Iran testing P2 enrichment centrifuges: opposition group

Iran testing P2 enrichment centrifuges: opposition groupAgence France Presse, Paris – Iran has assembled and is testing 15 so-called P2 centrifuges which can speed up uranium enrichment, the process which makes nuclear fuel or atom bomb material, an Iranian opposition group said Thursday.

The National Council of Resistance of Iran said it had also located what it called a secret production site for the equipment near Tehran.

The claim, made at a press conference in Paris, came as Iran seemed headed for a showdown at the UN Security Council next week over its nuclear programme and facing the threat of sanctions for failing to freeze enrichment.

Having P2 centrifuges — more sophisticated than P1 versions — would give Iran an increased capability to enrich uranium for nuclear fuel or atom bomb material.

Europe and the United States fear that Tehran is using a drive for civilian energy as a cover for developing atomic weapons.

"According to information obtained… at least 15 P2 centrifuges have been assembled so far and are being tested," said the NCRI’s Mohammad Mohadessin.

"A secret project to make P1 and P2 centrifuges was launched about two years ago under the pseudonym Shams," he added.

He said the "secret" production site with three hangars was on a side road three kilometres (two miles) from a junction in the Pars district of eastern Tehran on the main road toward Damavand.

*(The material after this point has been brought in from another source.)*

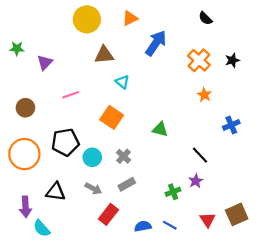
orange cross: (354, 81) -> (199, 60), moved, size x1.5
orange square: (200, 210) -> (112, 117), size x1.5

Mohadessin said Tehran was "working day and night to be able to produce 14 kilograms of plutonium annually starting from next year for nuclear bombs."

On Wednesday, an Iranian news agency reported that Iran would soon announce a breakthrough that would "highlight its mastery of different areas in nuclear science and reinforce Iran’s position as a nuclear country."

The UN Security Council last month adopted a resolution giving Iran until August 31 to freeze its uranium enrichment programme or face sanctions.

Iran’s top nuclear negotiator Ali Larijani said earlier this week that the Islamic regime was ready for "serious talks" to ease the long-running standoff with the international community over its nuclear programme.

However, no details have been made public of Iran’s answer to a package of trade, technology and security incentives that was offered last month by the five permanent Security Council members plus Germany.

Mohamed ElBaradei, the head of the UN watchdog International Atomic Energy (IAEA), is to report back to the Security Council on Tehran’s compliance with the demand to freeze enrichment.